Forced sterilisation is not only a thing of the 1920s and 1930s. To my mind, it still has not been expressly condemned in clear enough terms by the medical profession.

It wasn’t on a massive scale. But it did target women with mild disabilities. (And some men too).

Rosalynn Carter takes a swipe at anti-vaxxers in an opinion piece in USA Today.

Jimmy Carter has always been an outstanding ex-President. I don’t recall hearing much from Rosalynn, though.
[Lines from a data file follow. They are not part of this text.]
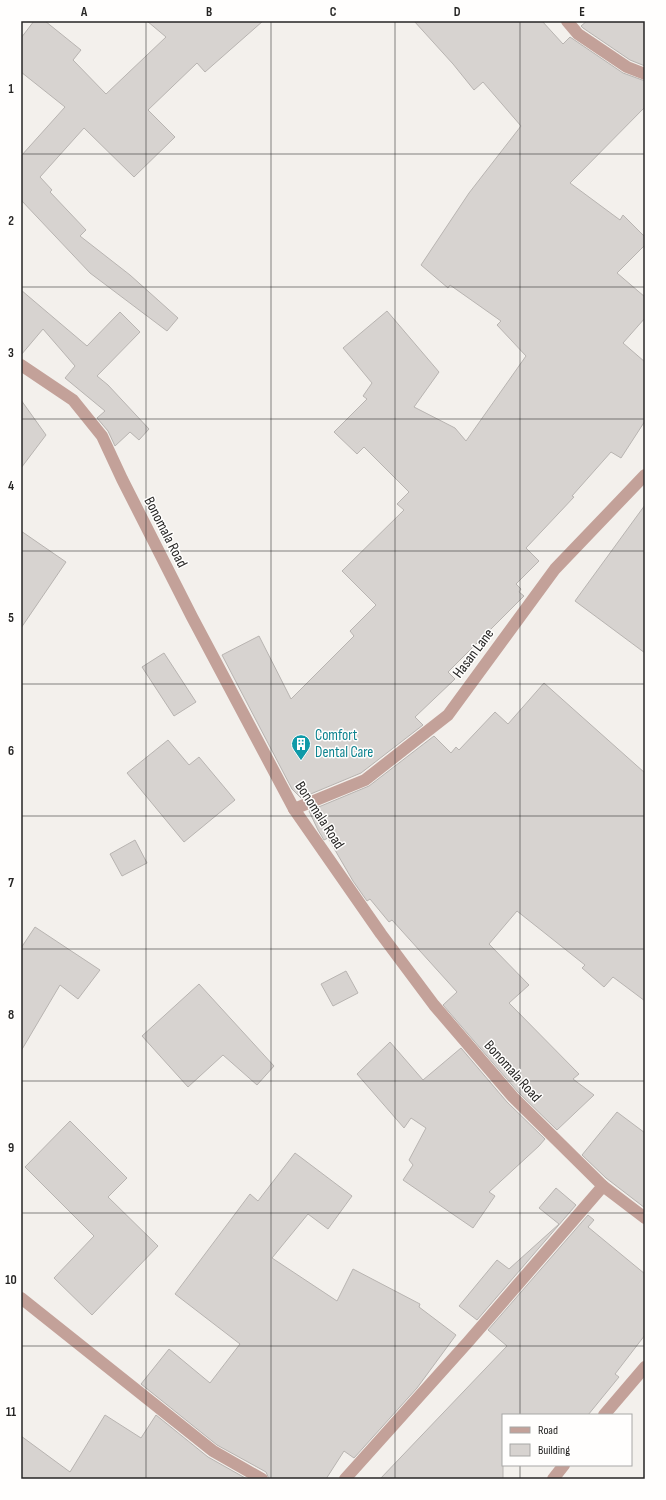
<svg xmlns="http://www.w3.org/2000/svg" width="666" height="1500" font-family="'Sofia Sans Condensed',sans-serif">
  <rect width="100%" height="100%" fill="#f3f0ec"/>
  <g fill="#d7d3d0" stroke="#b8b4b1">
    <polygon points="34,21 45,21 81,50 73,60 106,94 166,37 147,21 263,21 205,72 197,63 148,110 175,137 134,177 84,128 40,177 52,190 50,192 86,230 80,236 130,275 178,318 167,331 90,273 21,200 21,156 65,107 21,72 21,38"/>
    <polygon points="414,21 542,21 563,44 570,37 623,73 645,81 645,107 570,183 620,220 623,215 645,237 645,245 617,273 645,297 645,318 623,343 645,362 645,421 621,458 611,452 572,496 574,497 526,548 539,561 516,584 521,589 519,592 524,596 448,672 455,679 415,717 423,725 361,773 301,798 292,789 222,655 259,636 291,699 354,636 350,631 376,605 342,571 404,510 397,504 409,492 364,447 357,454 334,432 367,399 363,396 372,383 343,348 387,311 439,372 414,407 455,428 466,441 526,356 497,325 501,321 450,285 448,288 421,265 469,193 521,126 483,82 474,90 453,64"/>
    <polygon points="587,21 645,21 645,66 630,60 583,28 581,26"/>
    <polygon points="21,290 87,346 120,312 140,332 97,376 108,385 149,429 139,440 130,432 115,446 108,431 97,418 105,411 65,378 75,366 43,329 21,355"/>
    <polygon points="21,400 46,435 21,468"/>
    <polygon points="645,505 645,653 575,601"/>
    <polygon points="21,531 66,562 21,628"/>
    <polygon points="164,653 196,702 174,716 142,667"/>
    <polygon points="544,683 645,773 645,1001 613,977 604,987 582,968 585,965 517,911 489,944 529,985 509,1003 579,1074 573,1079 594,1095 557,1130 518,1092 443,1005 457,992 392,920 389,922 370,899 367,901 353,881 328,838 324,840 318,830 309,811 369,786 434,736 451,753 456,747 459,750 495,712 508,724"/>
    <polygon points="168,740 189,765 199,757 235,800 184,842 127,773"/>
    <polygon points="135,840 147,863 122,876 110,854"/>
    <polygon points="35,927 100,970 78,999 60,985 21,1051 21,948"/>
    <polygon points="346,971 358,993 333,1006 321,984"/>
    <polygon points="199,984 274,1066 257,1085 223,1055 188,1087 142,1036"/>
    <polygon points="390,1042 423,1080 461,1048 507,1102 545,1139 539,1146 489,1192 495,1196 473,1228 403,1180 413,1165 409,1160 426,1128 411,1118 404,1128 357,1074"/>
    <polygon points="617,1112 645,1133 645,1208 606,1178 582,1155"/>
    <polygon points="70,1121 127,1178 108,1197 158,1246 92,1315 54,1278 94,1236 25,1167"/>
    <polygon points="295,1153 352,1196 328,1229 308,1214 272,1258 337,1301 353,1269 420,1304 419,1307 456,1335 417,1388 354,1458 344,1451 326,1479 269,1479 266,1472 217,1445 141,1384 169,1349 210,1383 240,1344 175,1294 250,1194 258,1201"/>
    <polygon points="556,1188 576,1205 477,1320 459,1306 497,1260 509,1269 559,1224 539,1208"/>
    <polygon points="588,1215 594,1220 588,1227 645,1274 645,1335 615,1374 619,1377 588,1415 503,1415 503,1479 380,1479 507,1346 488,1330"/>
    <polygon points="105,1415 141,1438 156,1415 208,1457 247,1479 21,1479 21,1436 70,1472"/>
  </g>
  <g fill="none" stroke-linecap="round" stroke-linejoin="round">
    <g stroke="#c3a199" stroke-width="12">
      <polyline points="567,21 578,34 627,67 645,74"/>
      <polyline points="294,809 365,780 448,715 555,569 645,475"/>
      <polyline points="21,1298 213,1451 262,1479"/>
      <polyline points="604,1415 645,1367"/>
      <polyline points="345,1479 468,1342 603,1186"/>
      <polyline points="553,1479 564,1465"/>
    </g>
    <polyline stroke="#c3a199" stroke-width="12" points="21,365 73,400 102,436 122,479 192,617 294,809 381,934 434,1005 513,1097 603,1186 645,1218"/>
  </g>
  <path fill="none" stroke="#262524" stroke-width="1" stroke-opacity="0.55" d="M146 21V1479M271 21V1479M395 21V1479M520 21V1415M21 154H645M21 287H645M21 419H645M21 551H645M21 684H645M21 816H645M21 949H645M21 1081H645M21 1213H645M21 1346H645M520 1465V1479"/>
  <defs>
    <g id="building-pin" transform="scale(1)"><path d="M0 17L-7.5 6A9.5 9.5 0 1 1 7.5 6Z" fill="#0f9aa8" stroke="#fffefd"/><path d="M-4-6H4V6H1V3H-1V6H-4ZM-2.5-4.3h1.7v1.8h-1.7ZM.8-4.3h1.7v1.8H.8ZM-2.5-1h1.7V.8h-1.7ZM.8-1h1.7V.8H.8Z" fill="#fff"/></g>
  </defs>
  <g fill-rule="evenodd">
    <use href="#building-pin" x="301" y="744"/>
  </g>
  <g text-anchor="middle" stroke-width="3" stroke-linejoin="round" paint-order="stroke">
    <g font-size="15" fill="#262524" stroke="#fffefd">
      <text transform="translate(166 532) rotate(63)" y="5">Bonomala Road</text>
      <text transform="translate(473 653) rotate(-53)" y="5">Hasan Lane</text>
      <text transform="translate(320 815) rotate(57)" y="5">Bonomala Road</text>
      <text transform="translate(513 1071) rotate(48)" y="5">Bonomala Road</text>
    </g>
    <g font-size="15" fill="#0d838f" stroke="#fffefd" text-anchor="start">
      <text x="315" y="740">Comfort<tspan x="315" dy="17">Dental Care</tspan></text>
    </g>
  </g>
  <rect width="666" height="1500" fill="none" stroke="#fffefd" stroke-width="44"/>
  <rect x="502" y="1414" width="130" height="52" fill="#fffefd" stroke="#a8a7a6"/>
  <rect x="510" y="1427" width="20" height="6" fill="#c3a199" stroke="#a8a7a6"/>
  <text x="538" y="1434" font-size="12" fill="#262524">Road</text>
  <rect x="510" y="1444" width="20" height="12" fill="#d7d3d0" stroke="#a8a7a6"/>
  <text x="538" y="1454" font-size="12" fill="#262524">Building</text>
  <rect x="22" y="22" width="622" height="1456" fill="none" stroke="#262524" stroke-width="1.5"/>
  <g font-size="13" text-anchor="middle" font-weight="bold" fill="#262524">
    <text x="84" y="16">A</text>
    <text x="209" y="16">B</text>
    <text x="333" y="16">C</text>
    <text x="457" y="16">D</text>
    <text x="582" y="16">E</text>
    <text x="11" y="93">1</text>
    <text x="11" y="225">2</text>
    <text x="11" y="357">3</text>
    <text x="11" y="490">4</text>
    <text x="11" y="622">5</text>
    <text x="11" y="755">6</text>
    <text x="11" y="887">7</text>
    <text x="11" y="1019">8</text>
    <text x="11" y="1152">9</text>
    <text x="11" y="1284">10</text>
    <text x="11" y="1416">11</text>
  </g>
</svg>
I’d never realized that she’d been involved in childhood vaccination initiatives. Cool!

Ms Carter has been a long time advocate for mental health: local care, anti-stigma, etc.

Maybe she’s not advertising a postgrad degree. She may be from Mississippi. Or have a website hosted in Montserrat. Could she be working at Morgan Stanley? Perhaps she has some connection with Meghan Saint. How about a fan of old-time actress Moira Shearer?

In other news ( CBS NY)

Rockland County extends measles emergency until May 25:
letters, fines and “knocks on door” can be expected for the unvaccinated.

LA: a university has quarantined students.

I’m sure anti-vaxxers will again say that this is merely scaremongering- despite the fact that measles hasn’t gone away,

Trump will be reminded that he’s supposed to be the Scourge of Big Pharma, and may yet come out with placatory yammerings about vaccination and autism.

In the meantime though, that’s got to be a shock for antivaxers who view him as their Great Orange Hope, and keep expecting he’ll appoint RFK Jr. to head up a purge at the CDC.